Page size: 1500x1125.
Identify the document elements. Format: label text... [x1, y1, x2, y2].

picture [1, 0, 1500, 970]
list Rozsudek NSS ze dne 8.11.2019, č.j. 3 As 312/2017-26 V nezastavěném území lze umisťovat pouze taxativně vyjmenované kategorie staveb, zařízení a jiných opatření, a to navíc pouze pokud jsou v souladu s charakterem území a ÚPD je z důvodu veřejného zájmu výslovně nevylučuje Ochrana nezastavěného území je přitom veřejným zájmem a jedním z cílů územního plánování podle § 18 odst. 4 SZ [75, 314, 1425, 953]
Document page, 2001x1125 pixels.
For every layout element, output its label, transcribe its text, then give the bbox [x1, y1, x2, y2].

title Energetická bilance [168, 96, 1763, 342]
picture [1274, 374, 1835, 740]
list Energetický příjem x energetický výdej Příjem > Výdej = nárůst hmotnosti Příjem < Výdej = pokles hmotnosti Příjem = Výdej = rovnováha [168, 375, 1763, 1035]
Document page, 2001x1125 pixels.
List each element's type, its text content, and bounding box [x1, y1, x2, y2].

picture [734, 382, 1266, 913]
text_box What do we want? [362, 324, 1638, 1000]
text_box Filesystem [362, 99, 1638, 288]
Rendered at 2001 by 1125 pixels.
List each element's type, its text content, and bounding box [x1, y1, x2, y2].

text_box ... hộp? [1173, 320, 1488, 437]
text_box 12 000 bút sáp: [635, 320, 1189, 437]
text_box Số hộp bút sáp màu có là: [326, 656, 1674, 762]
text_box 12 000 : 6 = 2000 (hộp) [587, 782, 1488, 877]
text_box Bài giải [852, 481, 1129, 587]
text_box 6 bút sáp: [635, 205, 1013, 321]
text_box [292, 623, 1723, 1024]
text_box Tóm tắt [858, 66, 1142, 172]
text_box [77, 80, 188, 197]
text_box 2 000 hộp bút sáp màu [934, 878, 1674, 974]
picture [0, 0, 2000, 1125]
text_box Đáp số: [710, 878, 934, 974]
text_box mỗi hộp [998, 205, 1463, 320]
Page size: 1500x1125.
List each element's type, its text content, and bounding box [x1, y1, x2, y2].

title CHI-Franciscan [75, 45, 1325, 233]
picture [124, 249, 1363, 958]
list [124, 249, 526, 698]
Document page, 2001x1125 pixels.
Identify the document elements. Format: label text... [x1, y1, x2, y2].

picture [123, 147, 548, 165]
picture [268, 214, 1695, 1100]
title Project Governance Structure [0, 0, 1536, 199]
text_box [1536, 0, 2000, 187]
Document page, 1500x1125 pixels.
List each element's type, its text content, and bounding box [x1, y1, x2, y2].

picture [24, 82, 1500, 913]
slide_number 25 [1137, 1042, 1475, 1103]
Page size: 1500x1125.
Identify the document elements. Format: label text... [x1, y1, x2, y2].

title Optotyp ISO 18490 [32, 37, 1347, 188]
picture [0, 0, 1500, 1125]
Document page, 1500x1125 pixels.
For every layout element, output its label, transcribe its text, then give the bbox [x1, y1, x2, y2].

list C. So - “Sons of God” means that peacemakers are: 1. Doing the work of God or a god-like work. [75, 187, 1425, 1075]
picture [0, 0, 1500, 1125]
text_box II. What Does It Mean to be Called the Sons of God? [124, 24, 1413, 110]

Description of the task = Word for word, copy every entry.

Task solution =
Page size: 1500x1125.
Identify the document elements. Format: label text... [x1, y1, x2, y2].

picture [1, 0, 1500, 970]
list Rozsudek NSS ze dne 8.11.2019, č.j. 3 As 312/2017-26 V nezastavěném území lze umisťovat pouze taxativně vyjmenované kategorie staveb, zařízení a jiných opatření, a to navíc pouze pokud jsou v souladu s charakterem území a ÚPD je z důvodu veřejného zájmu výslovně nevylučuje Ochrana nezastavěného území je přitom veřejným zájmem a jedním z cílů územního plánování podle § 18 odst. 4 SZ [75, 314, 1425, 953]
Document page, 2001x1125 pixels.
For every layout element, output its label, transcribe its text, then give the bbox [x1, y1, x2, y2].

title Energetická bilance [168, 96, 1763, 342]
picture [1274, 374, 1835, 740]
list Energetický příjem x energetický výdej Příjem > Výdej = nárůst hmotnosti Příjem < Výdej = pokles hmotnosti Příjem = Výdej = rovnováha [168, 375, 1763, 1035]
Document page, 2001x1125 pixels.
List each element's type, its text content, and bounding box [x1, y1, x2, y2].

picture [734, 382, 1266, 913]
text_box What do we want? [362, 324, 1638, 1000]
text_box Filesystem [362, 99, 1638, 288]
Rendered at 2001 by 1125 pixels.
List each element's type, its text content, and bounding box [x1, y1, x2, y2].

text_box ... hộp? [1173, 320, 1488, 437]
text_box 12 000 bút sáp: [635, 320, 1189, 437]
text_box Số hộp bút sáp màu có là: [326, 656, 1674, 762]
text_box 12 000 : 6 = 2000 (hộp) [587, 782, 1488, 877]
text_box Bài giải [852, 481, 1129, 587]
text_box 6 bút sáp: [635, 205, 1013, 321]
text_box [292, 623, 1723, 1024]
text_box Tóm tắt [858, 66, 1142, 172]
text_box [77, 80, 188, 197]
text_box 2 000 hộp bút sáp màu [934, 878, 1674, 974]
picture [0, 0, 2000, 1125]
text_box Đáp số: [710, 878, 934, 974]
text_box mỗi hộp [998, 205, 1463, 320]
Page size: 1500x1125.
List each element's type, its text content, and bounding box [x1, y1, x2, y2].

title CHI-Franciscan [75, 45, 1325, 233]
picture [124, 249, 1363, 958]
list [124, 249, 526, 698]
Document page, 2001x1125 pixels.
Identify the document elements. Format: label text... [x1, y1, x2, y2].

picture [123, 147, 548, 165]
picture [268, 214, 1695, 1100]
title Project Governance Structure [0, 0, 1536, 199]
text_box [1536, 0, 2000, 187]
Document page, 1500x1125 pixels.
List each element's type, its text content, and bounding box [x1, y1, x2, y2].

picture [24, 82, 1500, 913]
slide_number 25 [1137, 1042, 1475, 1103]
Page size: 1500x1125.
Identify the document elements. Format: label text... [x1, y1, x2, y2].

title Optotyp ISO 18490 [32, 37, 1347, 188]
picture [0, 0, 1500, 1125]
Document page, 1500x1125 pixels.
For every layout element, output its label, transcribe its text, then give the bbox [x1, y1, x2, y2].

list C. So - “Sons of God” means that peacemakers are: 1. Doing the work of God or a god-like work. [75, 187, 1425, 1075]
picture [0, 0, 1500, 1125]
text_box II. What Does It Mean to be Called the Sons of God? [124, 24, 1413, 110]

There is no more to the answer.